Matter of MPM Silicones, L.L.C., 874 F.3d 787, Bankr. L. Rep. P 83,176

Facts

Momentive Performance Materials, Inc. (MPM) faced significant financial difficulties after accruing substantial debt in the mid-2000s, leading to its Chapter 11 filing in April 2014. MPM issued various classes of notes, including subordinated, second-lien, and senior-lien notes, with the plan proposing different recovery rates for each class. The plan provided full recovery for senior-lien noteholders, partial recovery for second-lien noteholders, and no recovery for subordinated noteholders, which led to the appeals from the noteholders who felt their interests were unfairly treated.

After these notes were issued, MPM experienced significant financial problems. In April 2014, MPM filed a petition under Chapter 11 and ultimately submitted a reorganization plan to the bankruptcy court.

Issue

The main legal issues included whether the proposed Chapter 11 plan violated the absolute priority rule, whether the bankruptcy court properly determined the cramdown interest rate, and whether senior-lien noteholders were entitled to a make-whole premium.

These appeals raise four issues. First, the Subordinated Notes holders challenge the lower courts' conclusions that their claims are subordinate to the Second-Lien Notes holders' claims.

Rule

The court applied the principles of Chapter 11's cramdown provision, which allows confirmation of a reorganization plan despite objections from certain classes of creditors if the plan is fair and equitable and does not discriminate unfairly among impaired classes.
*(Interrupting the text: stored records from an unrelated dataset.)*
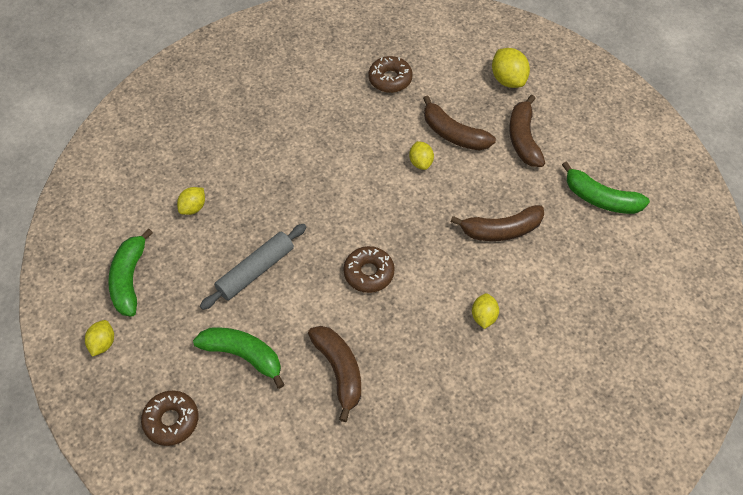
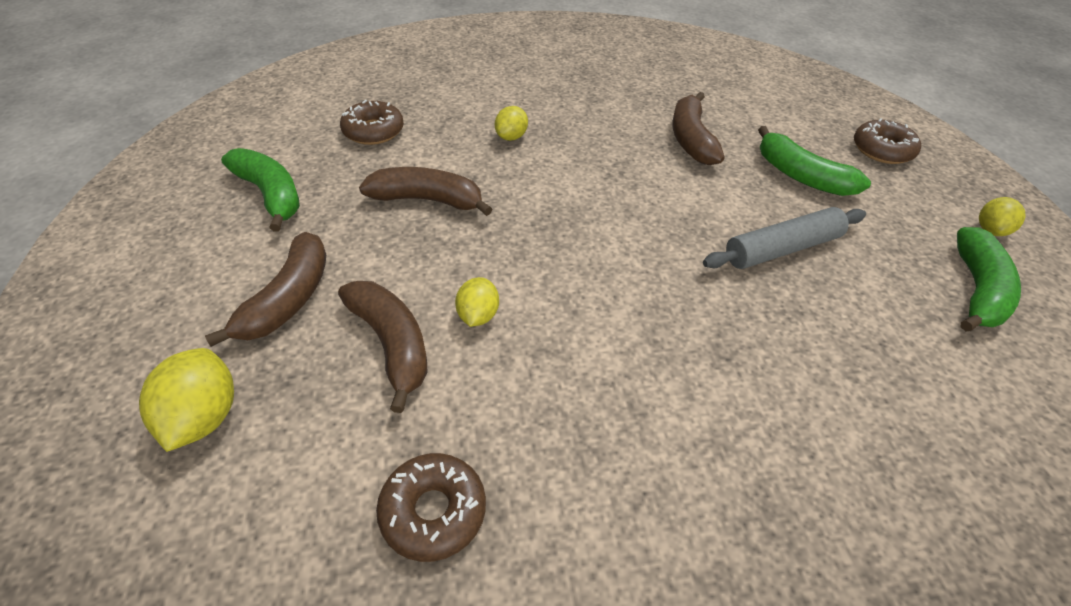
camera: 160 degrees left, 10 degrees down
yellow lemon [177,187,205,215] -> none
brown donut [343,246,395,293] -> brown donut moved to [340,100,404,145]

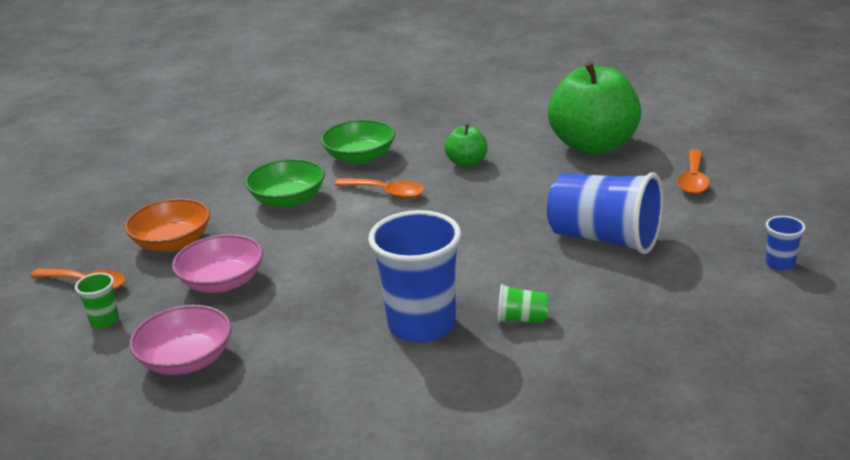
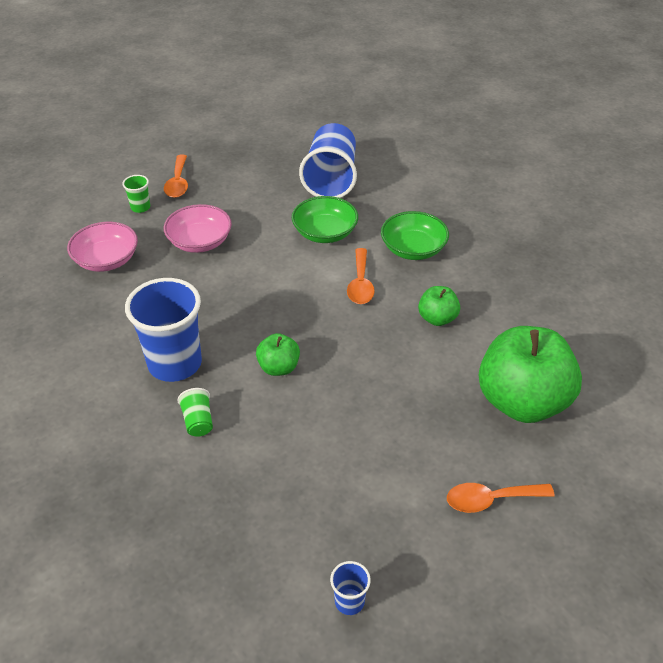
camera: 65 degrees right, 15 degrees up
orange bowl [125,198,210,252] -> none
blue cup [547,172,664,254] -> blue cup moved to [299,123,357,198]
none -> green apple [256,333,300,376]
Confirmation was facilitated by Chapter 11's 'cramdown' provision, which allows a bankruptcy court to confirm a reorganization plan notwithstanding non-accepting classes if the plan 'does not discriminate unfairly, and is fair and equitable, with respect to each class of claims or interests that is impaired under, and has not accepted, the plan.'

Analysis

The court found that the plan did not violate the absolute priority rule as it provided for a partial distribution to second-lien noteholders while subordinated noteholders received nothing, which was consistent with the indenture provisions. The court also determined that the bankruptcy court should have engaged in a two-stage process to assess the appropriate cramdown interest rate, considering whether an efficient market existed for the loans. Lastly, the court ruled that the senior-lien noteholders were not entitled to a make-whole premium as per the terms of their indentures.
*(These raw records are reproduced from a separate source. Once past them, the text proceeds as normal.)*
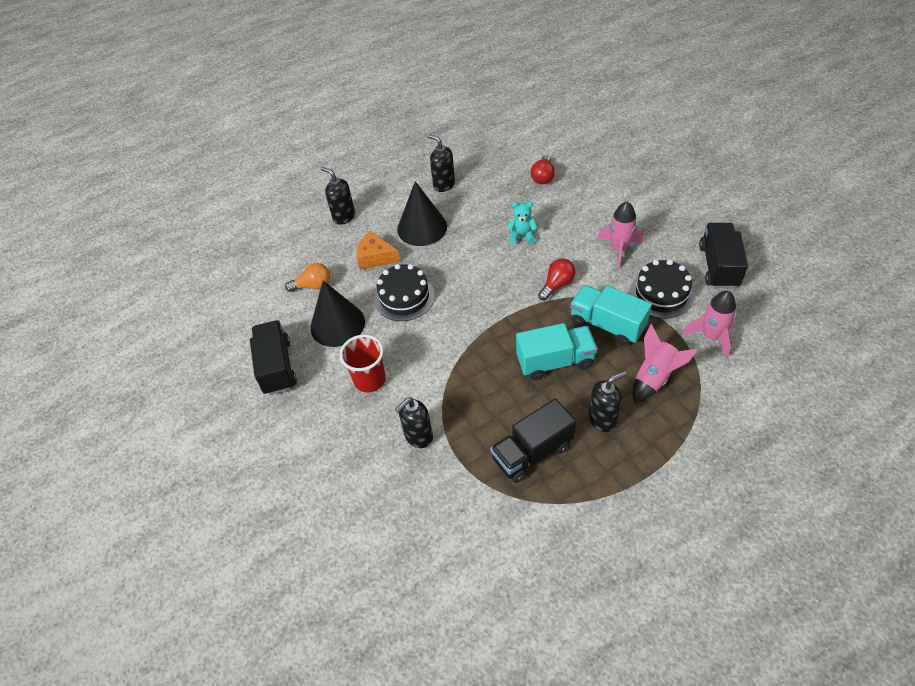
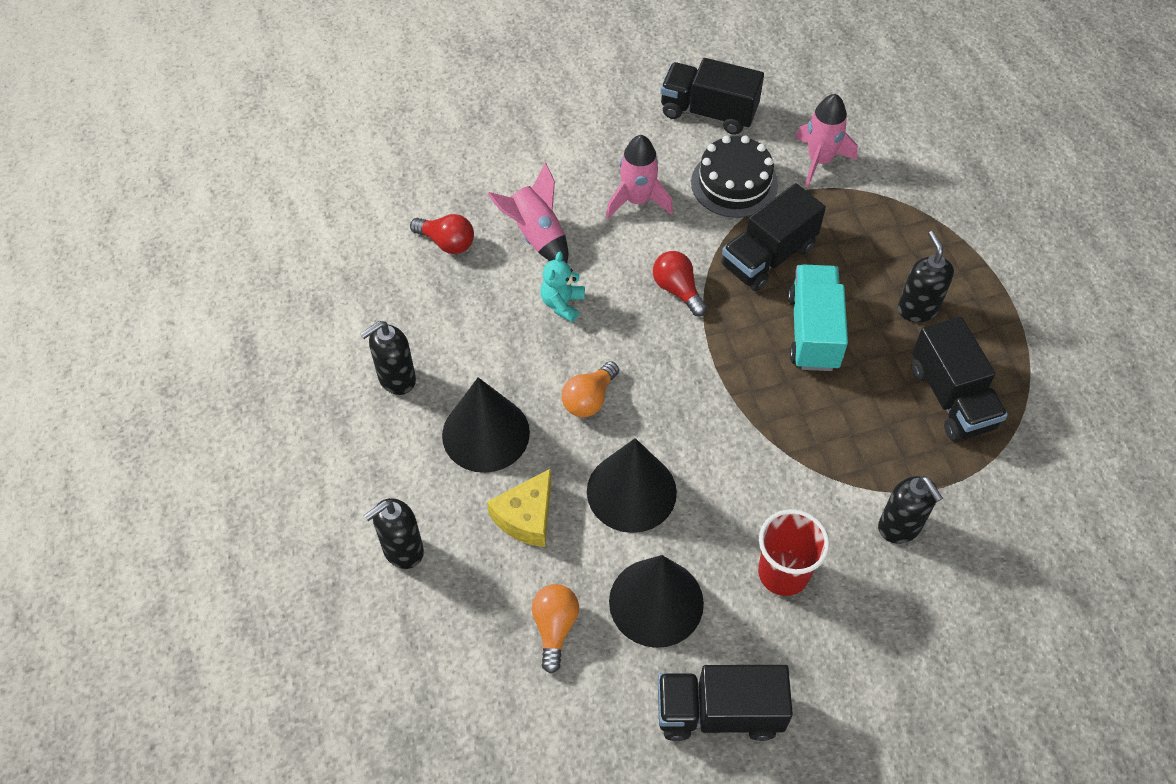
camera: 80 degrees left, 5 degrees up
orange cheese [357,231,400,270] -> yellow cheese [487,468,551,547]
black cake [374,264,435,321] -> black cone [587,438,677,533]
turquoise truck [570,285,652,346] -> black truck [721,183,826,292]
pink rocket [633,324,698,403] -> pink rocket moved to [488,163,568,263]
none -> orange light bulb [562,361,619,417]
The bankruptcy court concluded that the Plan was fair to the Subordinated Notes holders, despite no recovery, because the 2006 Indenture called for their subordination to the Second-Lien Notes.

Conclusion

The court affirmed the bankruptcy court's confirmation of the plan in part, reversed it in part regarding the interest rate determination, and remanded the case for further proceedings.

We find merit only in the Senior-Lien Notes holders' contention with respect to the method of calculating the appropriate interest rate for the replacement notes.

Who won?

Momentive Performance Materials, Inc. prevailed in the case as the court upheld the confirmation of its Chapter 11 plan, finding it compliant with the provisions of Chapter 11, except for the interest rate determination.

With one exception, we conclude that the plan confirmed by the bankruptcy court and affirmed by the district court comports with the provisions of Chapter 11.